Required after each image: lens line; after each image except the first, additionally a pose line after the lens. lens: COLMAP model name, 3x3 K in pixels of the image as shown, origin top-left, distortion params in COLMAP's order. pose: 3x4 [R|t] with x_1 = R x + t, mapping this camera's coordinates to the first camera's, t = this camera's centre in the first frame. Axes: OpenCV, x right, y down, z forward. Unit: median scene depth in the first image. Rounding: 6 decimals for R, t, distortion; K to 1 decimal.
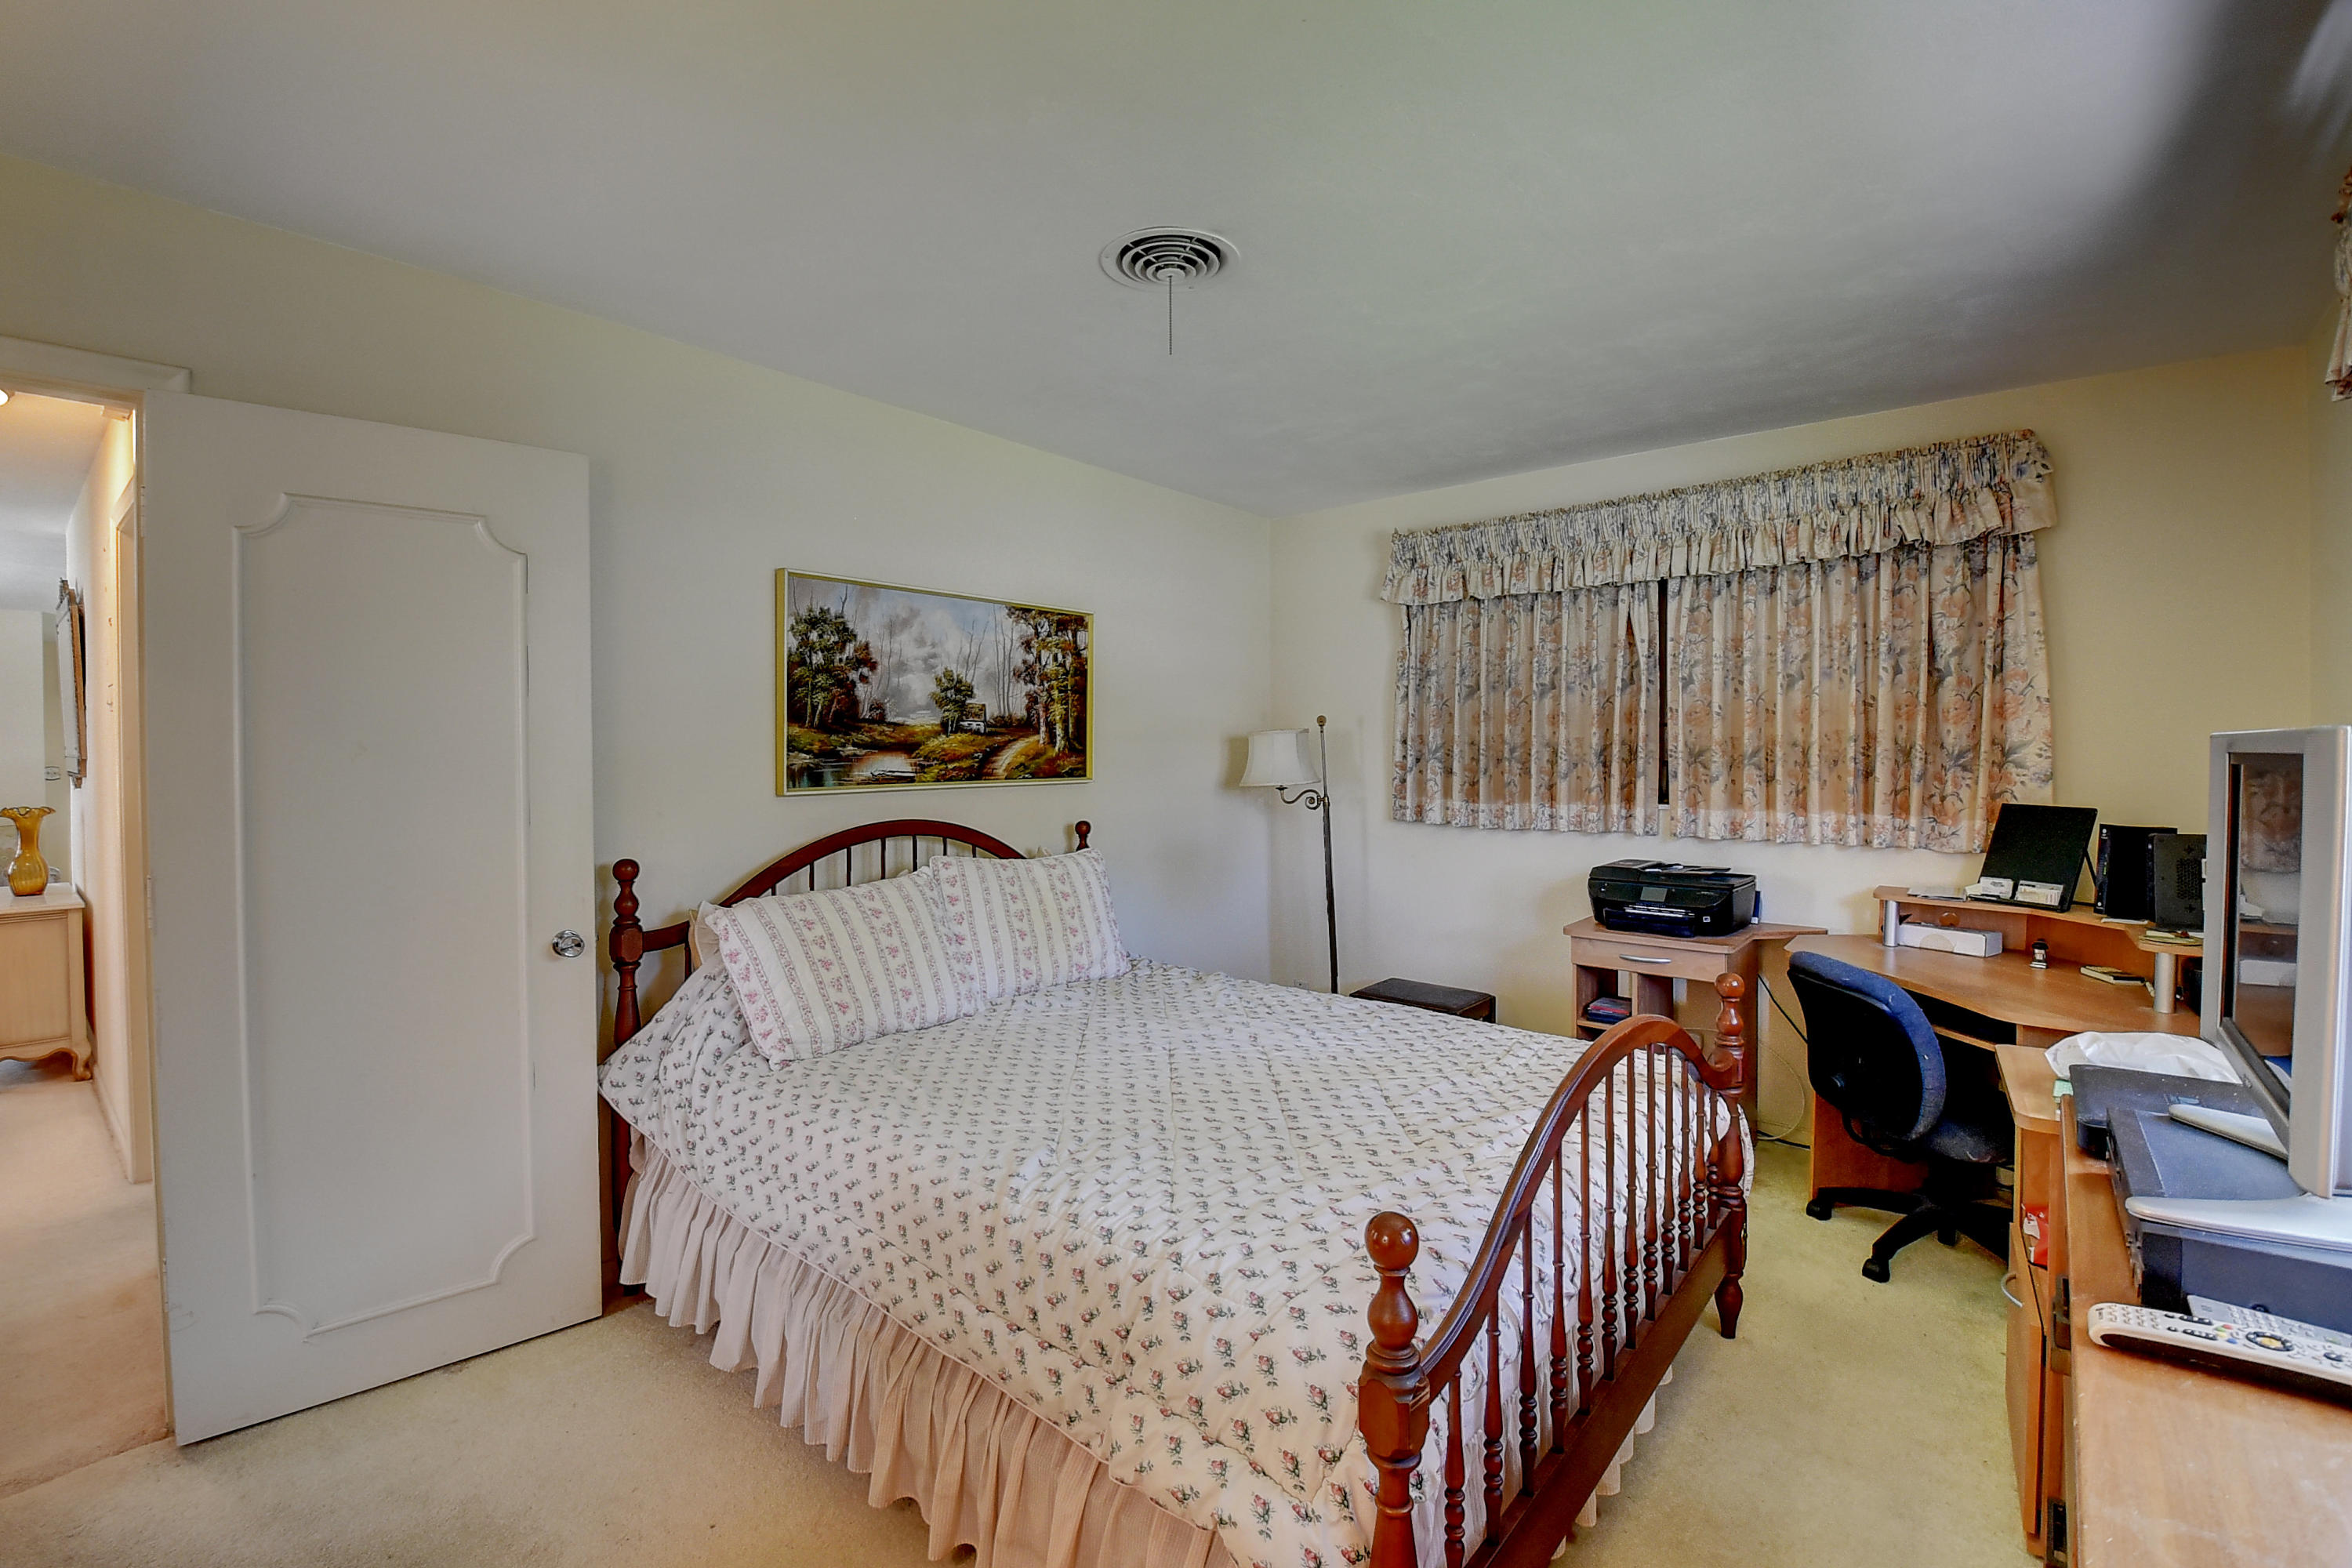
lens RADIAL K [[1030.4, 0, 1163.4], [0, 1030.4, 757.8], [0, 0, 1]] dist [0.019745, -0.035526]
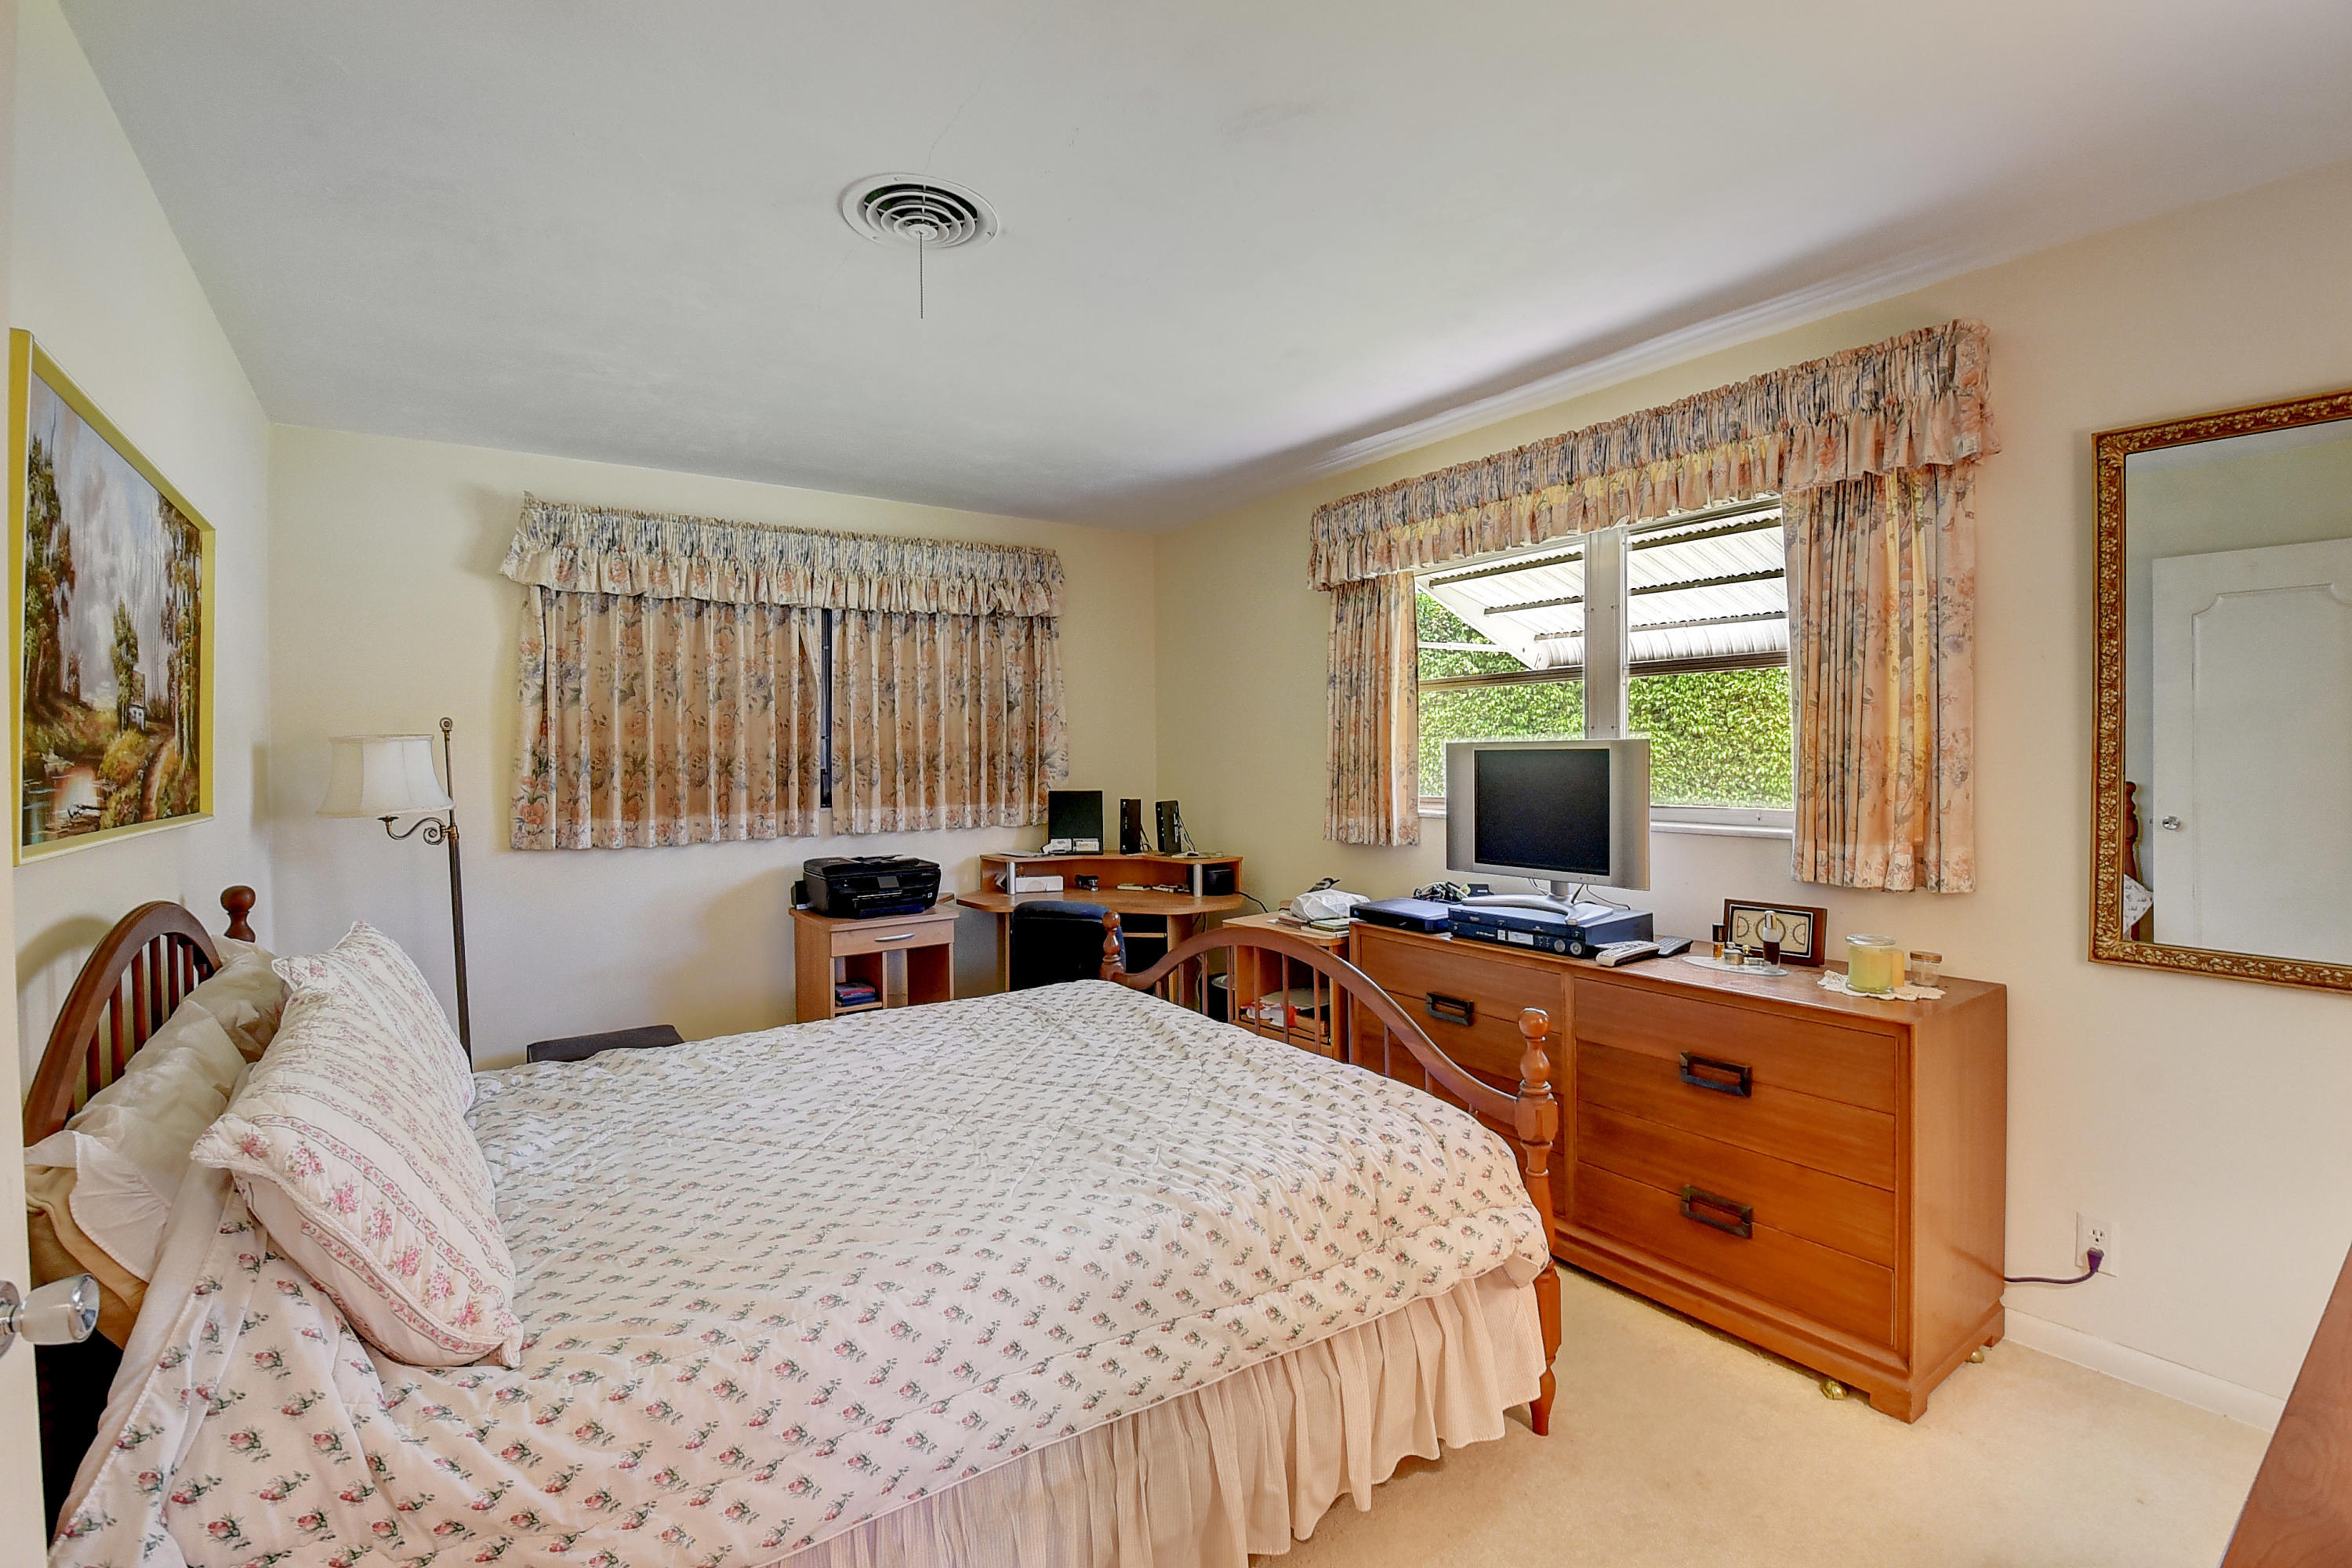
lens RADIAL K [[1030.4, 0, 1163.4], [0, 1030.4, 757.8], [0, 0, 1]] dist [0.019745, -0.035526]
pose [[0.258117, -0.002852, 0.966109, -0.531166], [0.022649, 0.999739, -0.003100, 0.003105], [-0.965848, 0.022681, 0.258115, 0.371803]]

________________

▸ **TO DO**
Leave out the pictures and retype every line above exactly.

▸ **TASK OUTPUT**
Required after each image: lens line; after each image except the first, additionally a pose line after the lens. lens: COLMAP model name, 3x3 K in pixels of the image as shown, origin top-left, distortion params in COLMAP's order. pose: 3x4 [R|t] with x_1 = R x + t, mapping this camera's coordinates to the first camera's, t = this camera's centre in the first frame. Axes: OpenCV, x right, y down, z forward. Unit: median scene depth in the first image. Rounding: 6 decimals for R, t, distortion; K to 1 decimal.
lens RADIAL K [[1030.4, 0, 1163.4], [0, 1030.4, 757.8], [0, 0, 1]] dist [0.019745, -0.035526]
lens RADIAL K [[1030.4, 0, 1163.4], [0, 1030.4, 757.8], [0, 0, 1]] dist [0.019745, -0.035526]
pose [[0.258117, -0.002852, 0.966109, -0.531166], [0.022649, 0.999739, -0.003100, 0.003105], [-0.965848, 0.022681, 0.258115, 0.371803]]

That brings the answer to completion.